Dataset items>
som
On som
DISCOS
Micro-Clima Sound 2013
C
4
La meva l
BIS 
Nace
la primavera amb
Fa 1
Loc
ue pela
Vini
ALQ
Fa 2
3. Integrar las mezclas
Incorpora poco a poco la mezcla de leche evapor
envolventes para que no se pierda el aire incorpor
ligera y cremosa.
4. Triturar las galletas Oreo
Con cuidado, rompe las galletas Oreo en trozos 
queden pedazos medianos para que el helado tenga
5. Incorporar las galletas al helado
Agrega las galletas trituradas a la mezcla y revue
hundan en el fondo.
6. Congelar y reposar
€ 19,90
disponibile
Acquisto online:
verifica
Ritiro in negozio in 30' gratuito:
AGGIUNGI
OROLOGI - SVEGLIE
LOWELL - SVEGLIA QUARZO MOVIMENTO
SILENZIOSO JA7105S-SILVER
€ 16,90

...

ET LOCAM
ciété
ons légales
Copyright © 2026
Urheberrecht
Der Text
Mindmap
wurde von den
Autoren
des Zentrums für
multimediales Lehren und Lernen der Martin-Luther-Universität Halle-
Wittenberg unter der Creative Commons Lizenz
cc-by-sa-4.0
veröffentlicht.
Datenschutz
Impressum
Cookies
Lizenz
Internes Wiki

WHAT YOU SHOULD DO> Of the records above, copy each line that includes "galletas".

SOLUTION>
4. Triturar las galletas Oreo
Con cuidado, rompe las galletas Oreo en trozos 
5. Incorporar las galletas al helado
Agrega las galletas trituradas a la mezcla y revue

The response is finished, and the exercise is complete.